Document segment –
┌────────

Speaking of movies, this weekend I watched two biopics in which the female secondary characters were so naive about what their boyfriends were up to that I found myself thinking they were “asking for it.” These are the sterotypical chicks who run upstairs instead of the hell out the front door while the killer is after them with a meat cleaver. Just asking to be cheated on, or chopped into bits!

 Sometimes, though, I genuinely believe that naivete would be preferable to paranoia. It’s never so much fun to meet a new person and watch his eyes flick, just a second, on his infant daughter and be convinced that he’s molesting her. Of course, it’s better than asking him to babysit.

It’s easy, too, to wish for a sunny worldview when I’m alive, achilles intact, and safe from closet monsters… Easier yet to attempt a few steps in platform boots without a gigantic pipe sticking out of my chest.

June 23rd, 2008 by Chris Nelson

I thought the scent emanated from some kind of high desert flower, since the first time I smelled it, I was in Taos, NM. Last week, however, the buttery spring goodness wafted to me from the site of a future daycare center in Sheridan, WY.

I want to say it’s sweetgrass, or sweet clover, but every time I try to identify the source, all I see is “plants.” I am far from a botanist, folks.

A year from now, that site will probably smell like used diapers. For now, though, whatever-it-is brings to mind sunshine and mountain biking and my first novel, which stinks, too, but in its own special way. 

I feel lucky to be able to smell nature at all. The mid-June aromas of NYC (aka rotting trash) can’t hold a nostril to country living. Which is, of course, why successful city dwellers have country estates. Never having achieved that level of success, I smelled a lot of rotting trash throughout seven summers in Brooklyn.

It’s nice to be able to appreciate weeds, if that’s what they are, while I’m stuck behind a desk. Today I came into the office despite my best intentions and my nose was given a gift. The rest of my senses may be dulled while I answer phones for eight hours, but my sense of smell is giving me high-fives.

You never know where the gifts will come from.

└────────

Pictures paired with source code –
┌────────

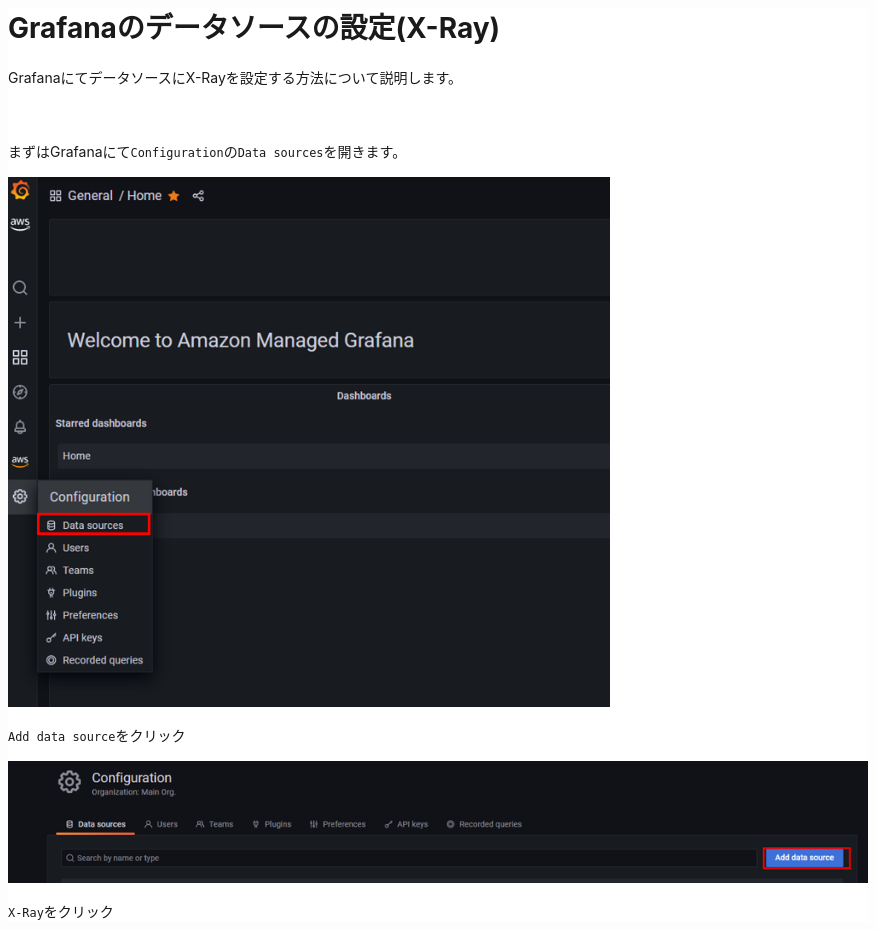 # Grafanaのデータソースの設定(X-Ray)
GrafanaにてデータソースにX-Rayを設定する方法について説明します。<br><br><br>

まずはGrafanaにて`Configuration`の`Data sources`を開きます。

<img src="img/grafana.png" width="70%"/><br>

`Add data source`をクリック<br>

<img src="img/grafana2.png" width="100%"/><br>

`X-Ray`をクリック<br>
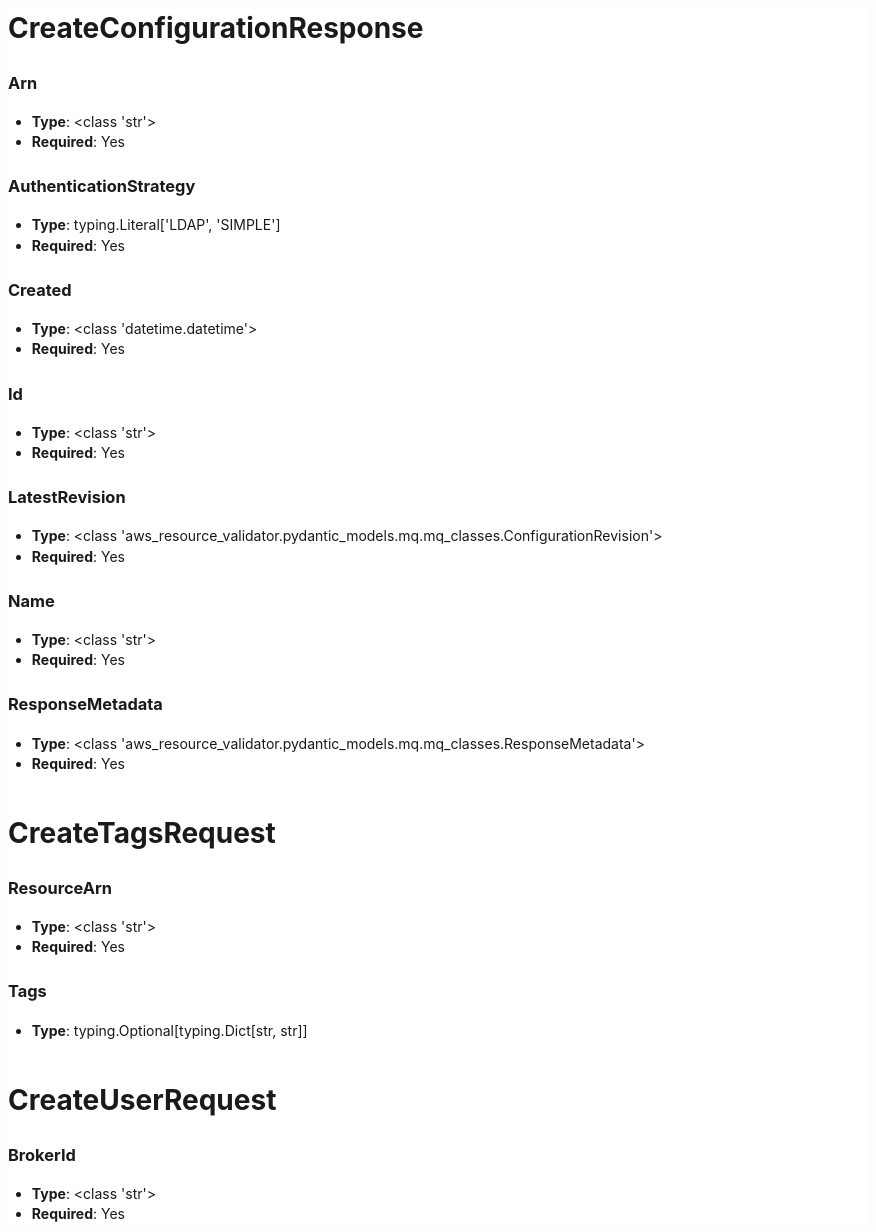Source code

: 
# CreateConfigurationResponse

### Arn
- **Type**: <class 'str'>
- **Required**: Yes

### AuthenticationStrategy
- **Type**: typing.Literal['LDAP', 'SIMPLE']
- **Required**: Yes

### Created
- **Type**: <class 'datetime.datetime'>
- **Required**: Yes

### Id
- **Type**: <class 'str'>
- **Required**: Yes

### LatestRevision
- **Type**: <class 'aws_resource_validator.pydantic_models.mq.mq_classes.ConfigurationRevision'>
- **Required**: Yes

### Name
- **Type**: <class 'str'>
- **Required**: Yes

### ResponseMetadata
- **Type**: <class 'aws_resource_validator.pydantic_models.mq.mq_classes.ResponseMetadata'>
- **Required**: Yes


# CreateTagsRequest

### ResourceArn
- **Type**: <class 'str'>
- **Required**: Yes

### Tags
- **Type**: typing.Optional[typing.Dict[str, str]]


# CreateUserRequest

### BrokerId
- **Type**: <class 'str'>
- **Required**: Yes
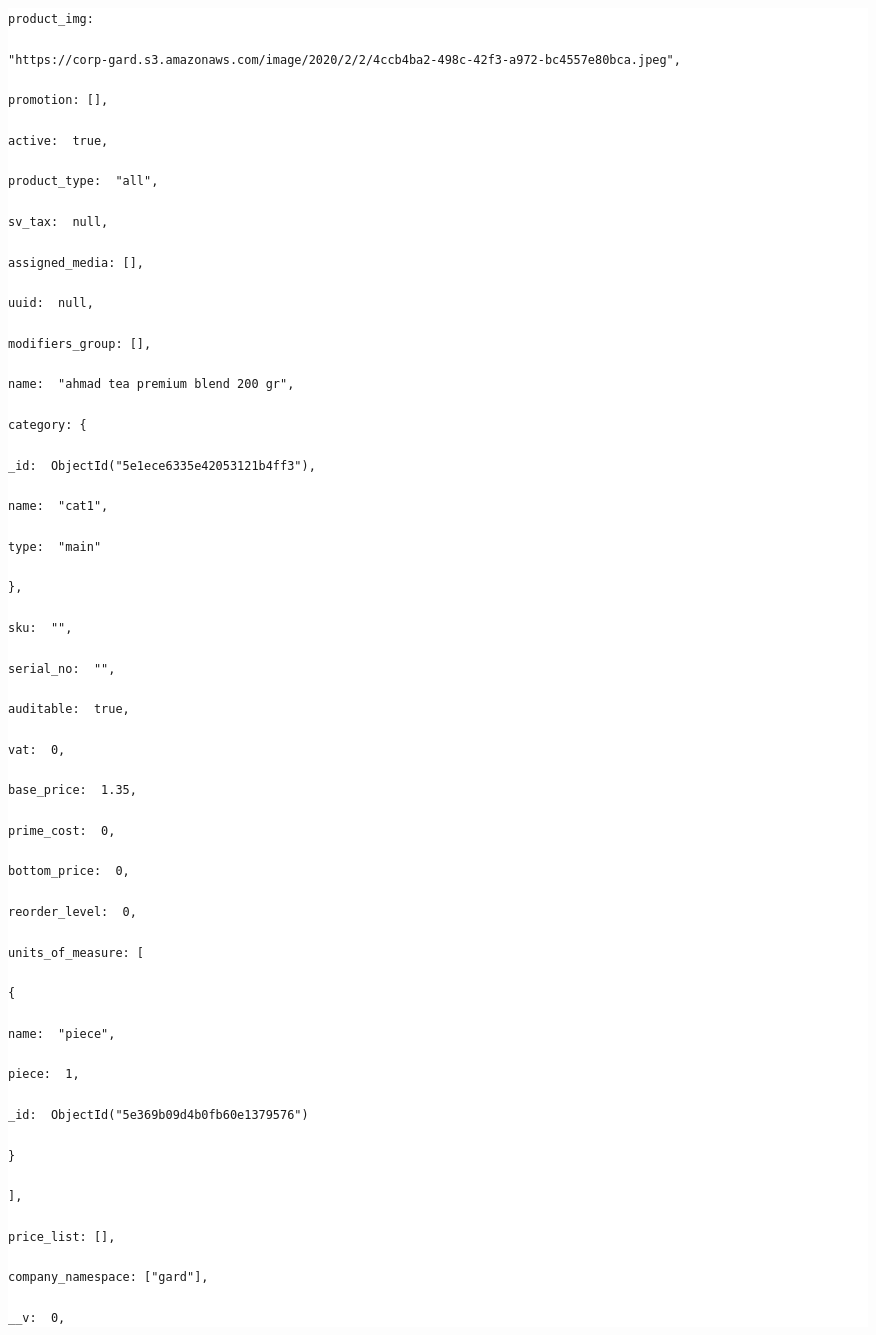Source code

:     product_img:

    "https://corp-gard.s3.amazonaws.com/image/2020/2/2/4ccb4ba2-498c-42f3-a972-bc4557e80bca.jpeg",

    promotion: [],

    active:  true,

    product_type:  "all",

    sv_tax:  null,

    assigned_media: [],

    uuid:  null,

    modifiers_group: [],

    name:  "ahmad tea premium blend 200 gr",

    category: {

    _id:  ObjectId("5e1ece6335e42053121b4ff3"),

    name:  "cat1",

    type:  "main"

    },

    sku:  "",

    serial_no:  "",

    auditable:  true,

    vat:  0,

    base_price:  1.35,

    prime_cost:  0,

    bottom_price:  0,

    reorder_level:  0,

    units_of_measure: [

    {

    name:  "piece",

    piece:  1,

    _id:  ObjectId("5e369b09d4b0fb60e1379576")

    }

    ],

    price_list: [],

    company_namespace: ["gard"],

    __v:  0,
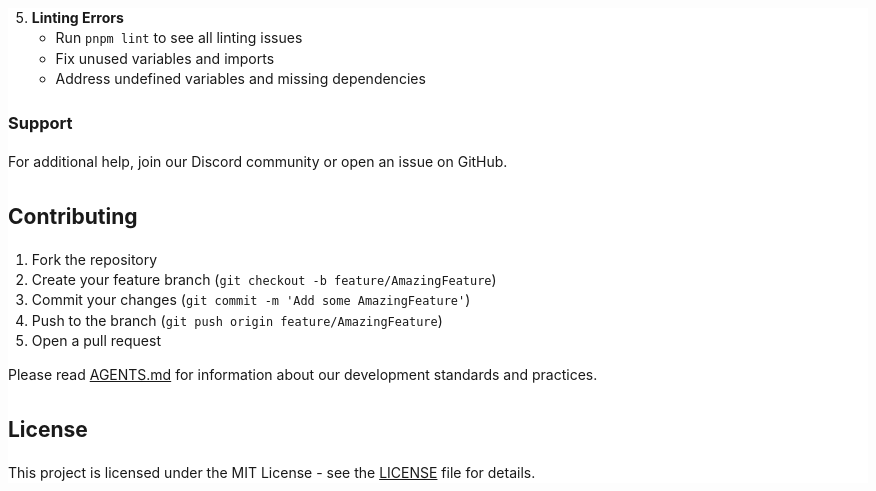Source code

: 5. **Linting Errors**
   - Run `pnpm lint` to see all linting issues
   - Fix unused variables and imports
   - Address undefined variables and missing dependencies

### Support

For additional help, join our Discord community or open an issue on GitHub.

## Contributing

1. Fork the repository
2. Create your feature branch (`git checkout -b feature/AmazingFeature`)
3. Commit your changes (`git commit -m 'Add some AmazingFeature'`)
4. Push to the branch (`git push origin feature/AmazingFeature`)
5. Open a pull request

Please read [AGENTS.md](AGENTS.md) for information about our development standards and practices.

## License

This project is licensed under the MIT License - see the [LICENSE](LICENSE) file for details.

└────────

Your tasks –
1 > Pick out every line in the rows that contains the string "License". Matching is case-sensitive.
2 > Take the blog text about a sweet outdoor scent further, continuing from where it stops.

Numbered answers –
1 >
## License
This project is licensed under the MIT License - see the [LICENSE](LICENSE) file for details.

2 >
I could certainly choose to see everything in my life that way…

…or I could figure out what that smell is coming from, so I can dig the damn plant up and bring it home to enjoy all day long. And let the office phone ring and ring and ring….

June 20th, 2008 by Chris Nelson

Little Sheridan, WY struck a major blow at the capital of France this week, when the city council approved two sidewalk tables for the Rib & Chop House. Despite the objection raised by one longstanding member of the council, that allowing two tables might very well open the “pandora’s box” of outdoor dining, the mayor stood his ground. Any Sheridan residents who want to join in the patriotic effort to enjoy their meals out-of-doors can (not really) expect a significant tax break on jumbo sized servings of freedom fries.

After all, we may want to eat where the Parisians do, but we certainly don’t want to make do with those lousy stick-figure portions.

I dream of a world in which more local restaurants open their doors…and drag their tables through them…and weight them down… and maybe even fork out for seat cushions. In fact, the scope of my dream is so broad that it includes Sheridan serving food I want to eat, because it tastes yummy, not just because I’m starving and live 25 miles from my own kitchen.

It will be a long time before anyone sells fresh croissants in the wild west, let alone learns how to pronounce them. But it’s nice to know that France got taken down a notch this week. Wyoming, too, can linger over sparkling water and regional entrees (translation: dead cows smothered in bbq sauce).

Take that, Sarkozy!

 

June 18th, 2008 by Chris Nelson

According to Chapter Nineteen of my small Wyoming town’s Municipal Code, “It is unlawful for any person to annoy, harrass, frighten, chase, tease, annoy, torment, goad or throw missiles at, or otherwise irritate in any manner whatsoever any city park animals.”

Ahm… ‘throw missles at’?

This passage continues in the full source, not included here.